GTM expects the third quarter to be the lowest quarterly level of global PV demand since 2015
Post date: 09/08/2018 - 21:05
Global PV demand in 2018 will fall to 85.2 GW, forecasts GTM Research, down from former expected 103.5 GW. Chinese PV demand in 2018 has fallen from 48.2 GW to 28.8 GW, due to the impact of China’s policy change on global PV demand, announced by the government in June. China will install 141 GW between 2018 and 2022, GTM predicts, down from 206 GW.

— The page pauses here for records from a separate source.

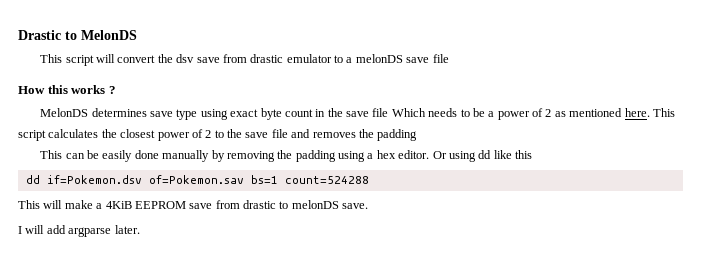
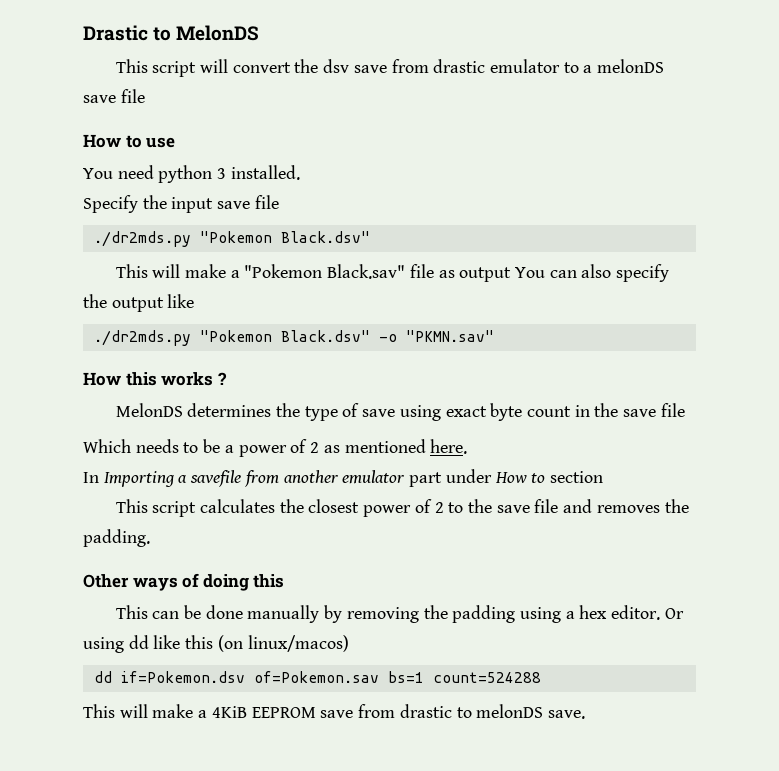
(449, 58) none -> [83,134,176,148] [83,165,300,183] [83,195,279,213] [93,231,370,247] [115,264,670,282] [83,294,195,312] [93,330,494,346] // How to use // You need python 3 installed. // Specify the input save file // ./dr2mds.py "Pokemon Black.dsv" // This will make a "Pokemon Black.sav" file as output You can also specify the output like // ./dr2mds.py "Pokemon Black.dsv" -o "PKMN.sav"
[150,109,198,120] save type -> [275,403,396,421] the type of save
(389, 112) none -> (685, 410) //
(650, 112) none -> [83,469,603,487] // In Importing a savefile from another emulator part under How to section //
[377,129,418,141] padding -> [83,529,150,547] [83,573,285,591] padding. // Other ways of doing this
[102,150,133,162] easily -> (201, 612) none
(533, 154) none -> [217,635,349,652] (on linux/macos)
[18,225,140,237] // I will add argparse later. -> (585, 714) none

As China’s market slows, module prices will fall more rapidly as a result of increased oversupply. Therefore, some markets will see increased installation – particularly Europe – though the benefits will not be realized until 2019 and beyond.
Notwithstanding, Asia will continue to account for at least 50 percent of the global annual install through 2020. Three key markets – China, India and Japan – alone will account for 20 percent of the global market through 2023, says GTM. The share of North American and European installs compared to global installs will remain relatively stable, averaging 16 percent and 12 percent, respectively, through 2023. The Middle East will triple its share of global installed capacity from 3 percent in 2018 to 9 percent in 2023, largely be driven by Saudi Arabia and the UAE. Latin America will account for an average of 7 percent of global installs through 2023. The top three markets (Mexico, Brazil and Chile) will account for 81 percent of the region’s capacity additions.
According to GTM’s »Global Solar PV Demand Monitor Q2 2018«, the third quarter will see the lowest quarterly level of global PV demand since 2015. Demand in Q4 will rise by 42 percent as the Chinese market begins its recovery and the U.S. sees its strongest quarterly installations of the year, says the consultancy.